Work item -
Format everything from the first line of the rows below down through the line containing "im Kurumu (PDMA) Genel Müdürü İrfan Ali", both ends included, as a Markdown table with the columns No. and Line. Number each line in order and leave out any blank lines.

-.-.-

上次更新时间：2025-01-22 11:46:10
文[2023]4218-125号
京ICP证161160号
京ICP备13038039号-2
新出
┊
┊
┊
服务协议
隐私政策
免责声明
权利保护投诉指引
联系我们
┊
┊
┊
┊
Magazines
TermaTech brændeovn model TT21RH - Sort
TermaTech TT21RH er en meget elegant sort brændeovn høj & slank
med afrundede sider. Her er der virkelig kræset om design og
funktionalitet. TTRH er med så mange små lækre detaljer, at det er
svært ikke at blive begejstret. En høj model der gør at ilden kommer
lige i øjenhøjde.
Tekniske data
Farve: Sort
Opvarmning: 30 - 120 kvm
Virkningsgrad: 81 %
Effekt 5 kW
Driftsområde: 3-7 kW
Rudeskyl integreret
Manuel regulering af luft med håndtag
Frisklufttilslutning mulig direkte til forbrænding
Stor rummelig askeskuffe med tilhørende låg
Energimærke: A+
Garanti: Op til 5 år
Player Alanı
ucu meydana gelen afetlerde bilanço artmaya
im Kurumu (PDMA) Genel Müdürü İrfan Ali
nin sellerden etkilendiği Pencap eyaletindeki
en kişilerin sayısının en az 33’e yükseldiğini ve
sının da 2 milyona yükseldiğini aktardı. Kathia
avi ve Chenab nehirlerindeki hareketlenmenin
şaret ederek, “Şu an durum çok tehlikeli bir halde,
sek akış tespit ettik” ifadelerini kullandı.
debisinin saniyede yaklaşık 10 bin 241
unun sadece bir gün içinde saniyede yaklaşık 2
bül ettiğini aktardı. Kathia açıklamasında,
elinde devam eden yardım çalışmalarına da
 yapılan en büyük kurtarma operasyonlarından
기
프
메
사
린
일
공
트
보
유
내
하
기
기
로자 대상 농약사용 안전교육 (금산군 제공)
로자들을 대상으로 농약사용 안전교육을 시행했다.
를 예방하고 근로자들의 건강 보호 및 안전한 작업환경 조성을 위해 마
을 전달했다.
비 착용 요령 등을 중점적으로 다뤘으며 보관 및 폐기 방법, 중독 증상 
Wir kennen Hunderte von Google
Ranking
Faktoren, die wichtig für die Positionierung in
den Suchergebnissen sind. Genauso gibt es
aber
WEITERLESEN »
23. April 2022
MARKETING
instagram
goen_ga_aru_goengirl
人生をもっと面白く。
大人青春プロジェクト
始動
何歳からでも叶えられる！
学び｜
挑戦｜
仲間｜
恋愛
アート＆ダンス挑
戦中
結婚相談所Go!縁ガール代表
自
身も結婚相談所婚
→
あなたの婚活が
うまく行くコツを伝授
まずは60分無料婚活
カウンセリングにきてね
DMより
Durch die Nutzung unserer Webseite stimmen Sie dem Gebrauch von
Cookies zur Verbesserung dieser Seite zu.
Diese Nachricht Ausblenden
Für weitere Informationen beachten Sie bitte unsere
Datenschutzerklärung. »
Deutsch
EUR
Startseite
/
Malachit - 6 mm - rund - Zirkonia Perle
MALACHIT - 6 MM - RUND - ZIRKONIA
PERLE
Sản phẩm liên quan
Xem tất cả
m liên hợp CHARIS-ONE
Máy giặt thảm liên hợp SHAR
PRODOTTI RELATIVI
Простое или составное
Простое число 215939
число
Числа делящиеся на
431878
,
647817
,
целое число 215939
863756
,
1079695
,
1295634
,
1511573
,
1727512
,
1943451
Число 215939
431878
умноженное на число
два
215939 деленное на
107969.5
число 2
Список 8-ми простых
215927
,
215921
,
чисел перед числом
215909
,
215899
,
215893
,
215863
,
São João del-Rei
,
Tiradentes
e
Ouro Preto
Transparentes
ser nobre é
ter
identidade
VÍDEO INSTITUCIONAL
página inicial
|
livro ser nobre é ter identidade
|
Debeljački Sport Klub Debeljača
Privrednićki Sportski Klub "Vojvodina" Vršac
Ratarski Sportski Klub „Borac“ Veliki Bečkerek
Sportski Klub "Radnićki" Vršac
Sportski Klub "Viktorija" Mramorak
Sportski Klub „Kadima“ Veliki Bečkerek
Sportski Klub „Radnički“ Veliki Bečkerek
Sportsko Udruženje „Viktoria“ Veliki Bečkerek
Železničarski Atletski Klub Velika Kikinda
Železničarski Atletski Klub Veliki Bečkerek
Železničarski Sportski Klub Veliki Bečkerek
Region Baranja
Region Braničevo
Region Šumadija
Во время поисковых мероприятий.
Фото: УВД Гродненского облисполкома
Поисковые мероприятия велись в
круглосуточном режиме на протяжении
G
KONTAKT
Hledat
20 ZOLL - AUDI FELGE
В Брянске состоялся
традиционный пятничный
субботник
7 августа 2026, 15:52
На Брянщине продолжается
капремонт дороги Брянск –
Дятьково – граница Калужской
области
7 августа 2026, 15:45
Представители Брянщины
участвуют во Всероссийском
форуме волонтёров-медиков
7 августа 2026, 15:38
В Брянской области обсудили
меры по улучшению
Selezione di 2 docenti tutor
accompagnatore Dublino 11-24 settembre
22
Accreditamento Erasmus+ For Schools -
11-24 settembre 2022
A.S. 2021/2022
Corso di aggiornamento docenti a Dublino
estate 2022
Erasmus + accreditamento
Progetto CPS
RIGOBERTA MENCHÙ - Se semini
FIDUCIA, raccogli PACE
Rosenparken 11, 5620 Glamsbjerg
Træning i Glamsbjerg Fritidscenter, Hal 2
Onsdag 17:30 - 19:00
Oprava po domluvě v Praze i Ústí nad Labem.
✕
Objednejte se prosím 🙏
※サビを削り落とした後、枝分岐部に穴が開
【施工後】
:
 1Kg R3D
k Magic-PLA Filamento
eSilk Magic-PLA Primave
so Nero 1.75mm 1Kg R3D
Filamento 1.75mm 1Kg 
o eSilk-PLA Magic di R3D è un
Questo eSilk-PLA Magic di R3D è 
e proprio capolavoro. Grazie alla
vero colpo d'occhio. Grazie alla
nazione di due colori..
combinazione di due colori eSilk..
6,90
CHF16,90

-.-.-

Solution to this task -
| No. | Line |
|---|---|
| 1 | 上次更新时间：2025-01-22 11:46:10 |
| 2 | 文[2023]4218-125号 |
| 3 | 京ICP证161160号 |
| 4 | 京ICP备13038039号-2 |
| 5 | 新出 |
| 6 | ┊ |
| 7 | ┊ |
| 8 | ┊ |
| 9 | 服务协议 |
| 10 | 隐私政策 |
| 11 | 免责声明 |
| 12 | 权利保护投诉指引 |
| 13 | 联系我们 |
| 14 | ┊ |
| 15 | ┊ |
| 16 | ┊ |
| 17 | ┊ |
| 18 | Magazines |
| 19 | TermaTech brændeovn model TT21RH - Sort |
| 20 | TermaTech TT21RH er en meget elegant sort brændeovn høj & slank |
| 21 | med afrundede sider. Her er der virkelig kræset om design og |
| 22 | funktionalitet. TTRH er med så mange små lækre detaljer, at det er |
| 23 | svært ikke at blive begejstret. En høj model der gør at ilden kommer |
| 24 | lige i øjenhøjde. |
| 25 | Tekniske data |
| 26 | Farve: Sort |
| 27 | Opvarmning: 30 - 120 kvm |
| 28 | Virkningsgrad: 81 % |
| 29 | Effekt 5 kW |
| 30 | Driftsområde: 3-7 kW |
| 31 | Rudeskyl integreret |
| 32 | Manuel regulering af luft med håndtag |
| 33 | Frisklufttilslutning mulig direkte til forbrænding |
| 34 | Stor rummelig askeskuffe med tilhørende låg |
| 35 | Energimærke: A+ |
| 36 | Garanti: Op til 5 år |
| 37 | Player Alanı |
| 38 | ucu meydana gelen afetlerde bilanço artmaya |
| 39 | im Kurumu (PDMA) Genel Müdürü İrfan Ali |